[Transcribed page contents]
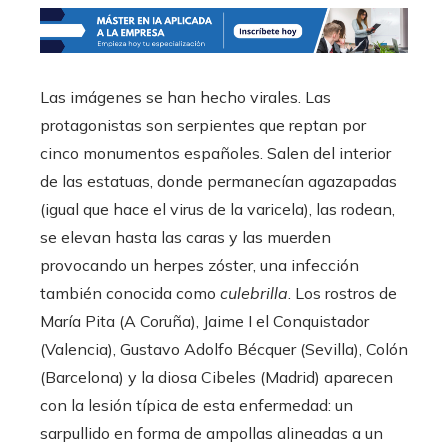
Las imágenes se han hecho virales. Las
protagonistas son serpientes que reptan por
cinco monumentos españoles. Salen del interior
de las estatuas, donde permanecían agazapadas
(igual que hace el virus de la varicela), las rodean,
se elevan hasta las caras y las muerden
provocando un herpes zóster, una infección
también conocida como
culebrilla
. Los rostros de
María Pita (A Coruña), Jaime I el Conquistador
(Valencia), Gustavo Adolfo Bécquer (Sevilla), Colón
(Barcelona) y la diosa Cibeles (Madrid) aparecen
con la lesión típica de esta enfermedad: un
sarpullido en forma de ampollas alineadas a un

▶ **Work to be completed**
Please write the data out again exactly, but do not carry over the pictures.

▶ **Exercise answer**
Las imágenes se han hecho virales. Las
protagonistas son serpientes que reptan por
cinco monumentos españoles. Salen del interior
de las estatuas, donde permanecían agazapadas
(igual que hace el virus de la varicela), las rodean,
se elevan hasta las caras y las muerden
provocando un herpes zóster, una infección
también conocida como
culebrilla
. Los rostros de
María Pita (A Coruña), Jaime I el Conquistador
(Valencia), Gustavo Adolfo Bécquer (Sevilla), Colón
(Barcelona) y la diosa Cibeles (Madrid) aparecen
con la lesión típica de esta enfermedad: un
sarpullido en forma de ampollas alineadas a un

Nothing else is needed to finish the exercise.